▶ **Source information**
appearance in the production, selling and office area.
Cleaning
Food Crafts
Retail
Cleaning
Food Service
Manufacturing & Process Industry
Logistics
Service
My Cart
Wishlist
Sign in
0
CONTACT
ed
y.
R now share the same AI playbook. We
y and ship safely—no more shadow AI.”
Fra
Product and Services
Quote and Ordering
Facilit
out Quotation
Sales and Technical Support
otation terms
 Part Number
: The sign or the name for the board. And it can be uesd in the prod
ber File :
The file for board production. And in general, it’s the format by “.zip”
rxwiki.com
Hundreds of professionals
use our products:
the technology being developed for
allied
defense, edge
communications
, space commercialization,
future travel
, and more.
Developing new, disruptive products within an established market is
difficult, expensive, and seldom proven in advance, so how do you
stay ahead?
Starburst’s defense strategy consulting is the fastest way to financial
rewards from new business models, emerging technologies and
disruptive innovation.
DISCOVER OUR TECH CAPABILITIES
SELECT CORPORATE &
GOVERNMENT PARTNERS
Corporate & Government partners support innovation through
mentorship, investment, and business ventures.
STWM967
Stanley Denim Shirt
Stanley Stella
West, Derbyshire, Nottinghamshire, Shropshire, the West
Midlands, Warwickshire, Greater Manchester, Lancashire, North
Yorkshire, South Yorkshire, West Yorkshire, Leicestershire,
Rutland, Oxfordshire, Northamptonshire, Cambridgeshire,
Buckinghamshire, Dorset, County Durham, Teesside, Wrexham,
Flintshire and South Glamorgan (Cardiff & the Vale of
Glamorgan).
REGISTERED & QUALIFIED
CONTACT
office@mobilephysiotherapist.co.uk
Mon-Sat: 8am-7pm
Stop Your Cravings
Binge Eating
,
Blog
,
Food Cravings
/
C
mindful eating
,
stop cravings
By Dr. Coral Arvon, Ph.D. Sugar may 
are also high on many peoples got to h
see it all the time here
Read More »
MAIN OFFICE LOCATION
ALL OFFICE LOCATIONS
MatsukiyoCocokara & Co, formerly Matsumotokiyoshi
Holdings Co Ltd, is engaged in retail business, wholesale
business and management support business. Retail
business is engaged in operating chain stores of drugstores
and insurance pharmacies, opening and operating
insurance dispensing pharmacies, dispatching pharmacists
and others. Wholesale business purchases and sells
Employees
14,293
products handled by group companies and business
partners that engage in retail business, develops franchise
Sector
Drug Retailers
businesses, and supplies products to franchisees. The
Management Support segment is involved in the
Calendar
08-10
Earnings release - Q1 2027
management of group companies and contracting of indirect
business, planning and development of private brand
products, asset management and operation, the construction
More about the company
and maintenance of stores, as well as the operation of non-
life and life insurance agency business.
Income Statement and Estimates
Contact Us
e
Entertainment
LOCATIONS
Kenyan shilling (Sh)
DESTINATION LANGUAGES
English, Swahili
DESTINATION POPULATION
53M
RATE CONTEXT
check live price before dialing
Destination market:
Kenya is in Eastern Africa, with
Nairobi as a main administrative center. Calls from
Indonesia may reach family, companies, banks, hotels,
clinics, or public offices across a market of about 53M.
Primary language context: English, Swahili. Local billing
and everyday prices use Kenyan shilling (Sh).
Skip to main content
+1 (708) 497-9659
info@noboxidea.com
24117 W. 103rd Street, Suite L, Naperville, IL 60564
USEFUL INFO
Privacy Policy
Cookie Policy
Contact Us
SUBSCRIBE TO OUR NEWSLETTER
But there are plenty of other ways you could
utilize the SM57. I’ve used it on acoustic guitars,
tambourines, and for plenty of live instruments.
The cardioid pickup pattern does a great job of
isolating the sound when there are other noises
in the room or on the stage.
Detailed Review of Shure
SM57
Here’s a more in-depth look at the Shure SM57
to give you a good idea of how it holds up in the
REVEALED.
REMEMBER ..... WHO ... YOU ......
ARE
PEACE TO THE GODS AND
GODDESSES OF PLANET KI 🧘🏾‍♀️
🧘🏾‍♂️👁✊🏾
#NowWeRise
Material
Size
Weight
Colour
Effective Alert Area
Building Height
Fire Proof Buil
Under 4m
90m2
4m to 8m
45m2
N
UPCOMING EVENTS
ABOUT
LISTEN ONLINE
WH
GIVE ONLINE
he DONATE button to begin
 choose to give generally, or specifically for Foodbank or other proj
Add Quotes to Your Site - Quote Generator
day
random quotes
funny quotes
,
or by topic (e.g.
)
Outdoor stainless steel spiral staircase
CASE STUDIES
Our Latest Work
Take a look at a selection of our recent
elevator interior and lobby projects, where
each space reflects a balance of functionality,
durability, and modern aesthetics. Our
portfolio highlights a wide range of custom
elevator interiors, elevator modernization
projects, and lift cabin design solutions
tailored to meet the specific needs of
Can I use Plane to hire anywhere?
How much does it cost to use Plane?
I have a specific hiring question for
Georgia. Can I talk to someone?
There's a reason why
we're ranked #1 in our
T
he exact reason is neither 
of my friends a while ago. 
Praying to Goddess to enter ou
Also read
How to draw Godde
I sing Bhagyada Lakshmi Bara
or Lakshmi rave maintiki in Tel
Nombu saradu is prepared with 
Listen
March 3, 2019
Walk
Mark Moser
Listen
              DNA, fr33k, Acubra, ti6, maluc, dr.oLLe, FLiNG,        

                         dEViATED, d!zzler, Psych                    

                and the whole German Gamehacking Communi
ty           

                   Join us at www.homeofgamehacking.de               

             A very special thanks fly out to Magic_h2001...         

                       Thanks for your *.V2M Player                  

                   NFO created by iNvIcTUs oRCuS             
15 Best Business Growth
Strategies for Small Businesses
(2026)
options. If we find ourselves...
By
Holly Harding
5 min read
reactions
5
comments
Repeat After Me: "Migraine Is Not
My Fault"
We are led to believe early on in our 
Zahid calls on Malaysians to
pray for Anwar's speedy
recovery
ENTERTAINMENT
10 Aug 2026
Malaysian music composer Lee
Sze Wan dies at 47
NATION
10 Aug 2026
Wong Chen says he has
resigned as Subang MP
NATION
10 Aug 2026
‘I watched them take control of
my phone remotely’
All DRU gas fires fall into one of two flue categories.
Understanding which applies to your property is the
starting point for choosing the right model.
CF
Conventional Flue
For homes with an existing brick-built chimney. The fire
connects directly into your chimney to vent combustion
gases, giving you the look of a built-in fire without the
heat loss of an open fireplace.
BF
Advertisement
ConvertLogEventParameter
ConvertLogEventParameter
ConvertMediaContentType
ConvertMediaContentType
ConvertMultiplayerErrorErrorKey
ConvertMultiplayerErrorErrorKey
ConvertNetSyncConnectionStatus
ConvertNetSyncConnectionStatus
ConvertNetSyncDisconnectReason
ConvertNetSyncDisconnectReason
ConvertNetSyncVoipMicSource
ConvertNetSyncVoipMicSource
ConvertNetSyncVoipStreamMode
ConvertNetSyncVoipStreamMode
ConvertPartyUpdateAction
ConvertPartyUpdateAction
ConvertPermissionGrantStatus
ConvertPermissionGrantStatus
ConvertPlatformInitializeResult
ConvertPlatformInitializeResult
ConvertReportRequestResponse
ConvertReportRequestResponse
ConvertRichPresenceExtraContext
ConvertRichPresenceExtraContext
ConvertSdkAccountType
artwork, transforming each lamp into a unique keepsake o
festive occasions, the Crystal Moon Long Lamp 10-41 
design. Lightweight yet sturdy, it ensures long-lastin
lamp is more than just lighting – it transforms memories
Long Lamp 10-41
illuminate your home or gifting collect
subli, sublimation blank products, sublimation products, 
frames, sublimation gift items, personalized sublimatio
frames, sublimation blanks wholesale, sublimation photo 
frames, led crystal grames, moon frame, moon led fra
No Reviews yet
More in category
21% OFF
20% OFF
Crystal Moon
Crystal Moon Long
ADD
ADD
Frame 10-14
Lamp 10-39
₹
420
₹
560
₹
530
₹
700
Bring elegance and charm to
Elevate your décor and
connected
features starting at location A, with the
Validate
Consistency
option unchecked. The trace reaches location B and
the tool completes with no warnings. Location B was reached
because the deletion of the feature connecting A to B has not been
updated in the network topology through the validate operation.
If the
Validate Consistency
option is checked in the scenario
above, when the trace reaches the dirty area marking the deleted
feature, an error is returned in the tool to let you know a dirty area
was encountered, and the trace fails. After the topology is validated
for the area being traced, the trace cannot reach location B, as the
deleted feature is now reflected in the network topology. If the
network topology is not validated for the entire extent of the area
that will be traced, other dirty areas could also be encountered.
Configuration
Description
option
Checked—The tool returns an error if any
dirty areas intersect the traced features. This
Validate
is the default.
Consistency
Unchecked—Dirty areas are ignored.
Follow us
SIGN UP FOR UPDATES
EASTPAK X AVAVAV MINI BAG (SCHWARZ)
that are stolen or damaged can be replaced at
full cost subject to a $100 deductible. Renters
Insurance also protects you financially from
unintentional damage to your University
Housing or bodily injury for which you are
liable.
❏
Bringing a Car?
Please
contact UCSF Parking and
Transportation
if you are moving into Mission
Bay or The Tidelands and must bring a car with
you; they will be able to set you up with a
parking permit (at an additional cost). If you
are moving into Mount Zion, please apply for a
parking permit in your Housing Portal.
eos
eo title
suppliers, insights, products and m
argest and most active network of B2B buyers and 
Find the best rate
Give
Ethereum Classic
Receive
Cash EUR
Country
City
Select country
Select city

▶ **Exercise details**
State how many lines of the records contain the string "market". The number is the whole answer.

▶ **Solution to this problem**
3